**What to produce:** Continue the text on MADS-box gene duplications in plant evolution, starting right after its last sentence.

**Text:**
The MADS–Box Genes have Undergone Independent and Overlapping Duplication Events at Distinct Times During Plant Evolution
The MADS-box genes, greatly diversified in plant evolution have been well-studied in terms of their duplications during land plant evolution (Becker and Theissen, 2003). The AP1/FUL lineage for instance, appeared together with the radiation of angiosperms and has duplicated independently twice in monocots (specifically Poaceae; Preston and Kellogg, 2006), once in basal eudicots (Pabón-Mora et al., 2013b) and twice in core eudicots and one additional time in Brassicaceae (Figure 3; Litt and Irish, 2003; Shan et al., 2007). All of these duplications coincide with polyploidization events previously mentioned (Blanc et al., 2003; Bowers et al., 2003; Cui et al., 2006; Barker et al., 2009; Donoghue et al., 2011; Jiao et al., 2011; Zheng et al., 2013). As a consequence of the numerous duplications, Arabidopsis has four gene copies: APETALA1, CAULIFLOWER, FRUITFULL functioning redundantly in flower meristem identity (Ferrándiz et al., 2000b), and independently in floral organ identity, specifically sepal and petal identity (AP1, CAL) (Coen and Meyerowitz, 1991; Bowman et al., 1993; Kempin et al., 1995; Mandel and Yanofsky, 1995) and fruit wall development (FUL) (Gu et al., 1998). The fourth copy, AGAMOUS-like79 (AGL79) likely functioning in root development (Parenicová et al., 2003). Other core eudicots have euAP1 genes often controlling floral meristem identity and sepal identity (Huijser et al., 1992; Berbel et al., 2001, Benlloch et al., 2006), euFULI genes controlling fruit wall patterning, in dry and fleshy fruits (Müller et al., 2001; Jaakola et al., 2010; Bemer et al., 2012), and euFULII genes (AGL79 orthologs) playing roles in inflorescence architecture (Berbel et al., 2012). In addition some euFULI genes also control branching, flowering time and leaf morphology (Immink et al., 1999; Melzer et al., 2008; Berbel et al., 2012; Burko et al., 2013). Basal eudicots and monocots have a single type of gene, also referred to as the pre-duplication genes more similar to euFUL proteins, hence called FUL-like (Litt and Irish, 2003; Pabón-Mora et al., 2013b). Those perform a wide array of functions from leaf morphogenesis, to flowering time and transition to reproductive meristems, to sepal and sometimes petal development, to fruit wall development (Murai et al., 2003; Pabón-Mora et al., 2012, 2013a,b).

Collected data entries
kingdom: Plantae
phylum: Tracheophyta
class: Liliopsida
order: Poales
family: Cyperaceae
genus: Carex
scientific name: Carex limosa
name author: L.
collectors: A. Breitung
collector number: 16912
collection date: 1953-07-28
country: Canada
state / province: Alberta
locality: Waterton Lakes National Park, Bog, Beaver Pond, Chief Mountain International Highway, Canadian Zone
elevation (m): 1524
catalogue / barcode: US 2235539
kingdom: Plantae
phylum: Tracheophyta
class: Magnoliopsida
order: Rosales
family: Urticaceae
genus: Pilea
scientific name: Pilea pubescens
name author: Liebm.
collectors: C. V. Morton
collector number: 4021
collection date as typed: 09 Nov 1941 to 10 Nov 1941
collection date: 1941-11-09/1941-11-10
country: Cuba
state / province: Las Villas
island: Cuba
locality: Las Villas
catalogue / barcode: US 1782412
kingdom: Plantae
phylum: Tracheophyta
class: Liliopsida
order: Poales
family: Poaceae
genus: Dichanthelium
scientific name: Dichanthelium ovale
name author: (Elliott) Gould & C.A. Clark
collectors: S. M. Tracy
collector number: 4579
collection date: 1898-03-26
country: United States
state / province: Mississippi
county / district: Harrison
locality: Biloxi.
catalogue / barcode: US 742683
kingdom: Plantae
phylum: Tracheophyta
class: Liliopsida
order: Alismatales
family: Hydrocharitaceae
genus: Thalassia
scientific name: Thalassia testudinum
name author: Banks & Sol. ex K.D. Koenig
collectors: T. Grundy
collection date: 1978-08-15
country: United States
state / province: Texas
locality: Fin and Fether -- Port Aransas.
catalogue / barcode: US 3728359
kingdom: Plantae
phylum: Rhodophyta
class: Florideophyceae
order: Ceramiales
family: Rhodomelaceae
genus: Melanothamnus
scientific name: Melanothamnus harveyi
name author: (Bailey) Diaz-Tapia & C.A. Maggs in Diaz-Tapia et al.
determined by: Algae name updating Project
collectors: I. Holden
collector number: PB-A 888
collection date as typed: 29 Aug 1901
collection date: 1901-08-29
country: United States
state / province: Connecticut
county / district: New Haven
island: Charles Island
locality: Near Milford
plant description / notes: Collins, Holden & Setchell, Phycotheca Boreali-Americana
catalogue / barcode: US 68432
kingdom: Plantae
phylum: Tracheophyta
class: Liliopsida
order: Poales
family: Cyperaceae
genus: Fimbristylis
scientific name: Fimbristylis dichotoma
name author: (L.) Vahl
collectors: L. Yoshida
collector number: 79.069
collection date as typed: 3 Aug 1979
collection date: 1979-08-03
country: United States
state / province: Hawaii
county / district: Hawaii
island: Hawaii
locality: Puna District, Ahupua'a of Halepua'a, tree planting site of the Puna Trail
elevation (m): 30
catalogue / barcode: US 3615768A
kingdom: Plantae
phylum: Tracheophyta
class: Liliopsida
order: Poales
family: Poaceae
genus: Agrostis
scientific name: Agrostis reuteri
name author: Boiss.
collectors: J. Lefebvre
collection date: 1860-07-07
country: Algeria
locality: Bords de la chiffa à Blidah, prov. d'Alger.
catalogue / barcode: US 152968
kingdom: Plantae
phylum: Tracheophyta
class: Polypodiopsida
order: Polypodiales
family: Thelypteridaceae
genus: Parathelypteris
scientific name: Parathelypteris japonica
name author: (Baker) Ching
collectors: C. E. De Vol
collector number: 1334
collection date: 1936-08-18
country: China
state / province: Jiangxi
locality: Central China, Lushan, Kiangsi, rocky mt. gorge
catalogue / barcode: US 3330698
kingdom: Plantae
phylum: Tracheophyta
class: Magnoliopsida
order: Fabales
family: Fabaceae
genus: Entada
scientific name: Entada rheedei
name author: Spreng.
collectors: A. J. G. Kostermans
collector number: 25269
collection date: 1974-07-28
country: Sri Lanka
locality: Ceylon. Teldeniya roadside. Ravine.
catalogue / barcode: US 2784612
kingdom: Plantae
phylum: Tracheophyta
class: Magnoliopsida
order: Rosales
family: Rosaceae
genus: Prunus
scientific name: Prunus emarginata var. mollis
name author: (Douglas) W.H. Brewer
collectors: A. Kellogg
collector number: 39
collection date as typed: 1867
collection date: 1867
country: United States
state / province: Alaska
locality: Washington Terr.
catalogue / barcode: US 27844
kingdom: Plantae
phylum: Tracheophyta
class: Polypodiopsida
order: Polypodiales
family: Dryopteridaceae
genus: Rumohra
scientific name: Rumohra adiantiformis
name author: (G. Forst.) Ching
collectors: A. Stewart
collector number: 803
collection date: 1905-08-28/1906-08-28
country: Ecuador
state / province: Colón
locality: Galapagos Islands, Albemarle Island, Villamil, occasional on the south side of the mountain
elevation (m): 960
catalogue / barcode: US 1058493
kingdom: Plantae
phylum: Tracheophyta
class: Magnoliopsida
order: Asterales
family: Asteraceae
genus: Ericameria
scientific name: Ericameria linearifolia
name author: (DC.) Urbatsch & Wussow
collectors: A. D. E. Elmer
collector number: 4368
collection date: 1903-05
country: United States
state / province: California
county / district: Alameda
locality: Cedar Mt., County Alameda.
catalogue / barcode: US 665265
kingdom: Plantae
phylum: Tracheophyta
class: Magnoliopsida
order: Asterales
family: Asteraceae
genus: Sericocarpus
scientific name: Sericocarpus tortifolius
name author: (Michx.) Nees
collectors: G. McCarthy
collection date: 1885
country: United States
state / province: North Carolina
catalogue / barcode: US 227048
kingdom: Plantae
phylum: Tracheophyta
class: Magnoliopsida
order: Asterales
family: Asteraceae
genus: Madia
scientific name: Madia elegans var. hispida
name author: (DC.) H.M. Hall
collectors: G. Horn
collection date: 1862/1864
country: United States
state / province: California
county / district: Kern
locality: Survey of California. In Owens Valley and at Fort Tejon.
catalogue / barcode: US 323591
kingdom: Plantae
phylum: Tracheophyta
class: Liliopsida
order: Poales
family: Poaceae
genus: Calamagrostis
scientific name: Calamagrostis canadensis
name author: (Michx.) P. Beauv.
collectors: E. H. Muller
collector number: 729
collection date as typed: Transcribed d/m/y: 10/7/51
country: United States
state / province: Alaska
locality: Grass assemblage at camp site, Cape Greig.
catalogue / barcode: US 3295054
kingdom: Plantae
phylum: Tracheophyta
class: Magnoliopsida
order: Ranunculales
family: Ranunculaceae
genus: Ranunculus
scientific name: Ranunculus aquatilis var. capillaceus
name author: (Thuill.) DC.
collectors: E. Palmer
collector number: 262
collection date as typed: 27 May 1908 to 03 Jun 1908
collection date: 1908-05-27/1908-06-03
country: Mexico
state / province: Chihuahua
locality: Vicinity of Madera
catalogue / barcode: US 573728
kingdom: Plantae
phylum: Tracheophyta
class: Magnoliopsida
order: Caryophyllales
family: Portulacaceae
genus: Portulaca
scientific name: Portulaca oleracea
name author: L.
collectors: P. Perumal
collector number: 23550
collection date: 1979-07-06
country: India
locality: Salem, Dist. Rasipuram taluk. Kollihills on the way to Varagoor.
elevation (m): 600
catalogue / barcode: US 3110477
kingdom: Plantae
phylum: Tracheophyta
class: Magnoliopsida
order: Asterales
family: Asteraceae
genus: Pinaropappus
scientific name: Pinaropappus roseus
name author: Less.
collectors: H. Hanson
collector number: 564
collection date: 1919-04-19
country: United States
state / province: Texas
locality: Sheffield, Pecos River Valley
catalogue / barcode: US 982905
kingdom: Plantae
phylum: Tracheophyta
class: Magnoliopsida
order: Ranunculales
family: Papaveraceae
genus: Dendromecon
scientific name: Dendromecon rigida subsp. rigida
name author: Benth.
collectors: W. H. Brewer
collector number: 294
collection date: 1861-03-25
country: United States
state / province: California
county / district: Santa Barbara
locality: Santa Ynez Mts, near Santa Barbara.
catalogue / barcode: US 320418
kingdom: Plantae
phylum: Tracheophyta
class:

**Solved exercise:**
Overall, the role of AP1/FUL homologs in fruit development, has been recorded for many euFUL genes in the core eudicots and some FUL-like genes in basal eudicots. These analyses suggest that euFUL genes control proper identity and development of the fruit wall in dry fruits like that of Antirrhinum (Müller et al., 2001), Nicotiana (Smykal et al., 2007), Arabidopsis (Gu et al., 1998), and Brassica (Østergaard et al., 2006), as well as proper firmness, coloration, and ripening in fleshy fruits like that of tomato (Bemer et al., 2012; Fujisawa et al., 2014), Bilberry (Jaakola et al., 2010), peach (Tani et al., 2007; Dardick et al., 2010), and even fruits resulting from fusion of accessory organs like apple (Cevik et al., 2010). The roles in fruit development are conserved in the pre-duplication FUL-like genes in Papaveraceae, in the basal eudicots, where FUL-like genes control proper fruit wall growth, vascularization, and endocarp development (Pabón-Mora et al., 2012). Altogether the available data suggest that euFUL and FUL-like proteins act as major regulators in late fruit development that control both dehiscence and ripening and seem to have acquired these roles early on in the evolution of the angiosperms, at least before the diversification of the eudicots (see also Ferrándiz and Fourquin, 2014). Our gene tree analyses show that FUL-like proteins are present in basal angiosperms, nevertheless, because of the lack of means to down-regulate genes in basal angiosperms, there are no known roles of FUL-like genes in this plant group. Expression patterns are similar to those reported in basal eudicots (unpublished data), suggesting that fruit development roles are likely to be conserved in early diverging angiosperms, together with pleiotropic roles in leaf and flower development, similar to those observed in basal eudicots (Pabón-Mora et al., 2012, 2013a).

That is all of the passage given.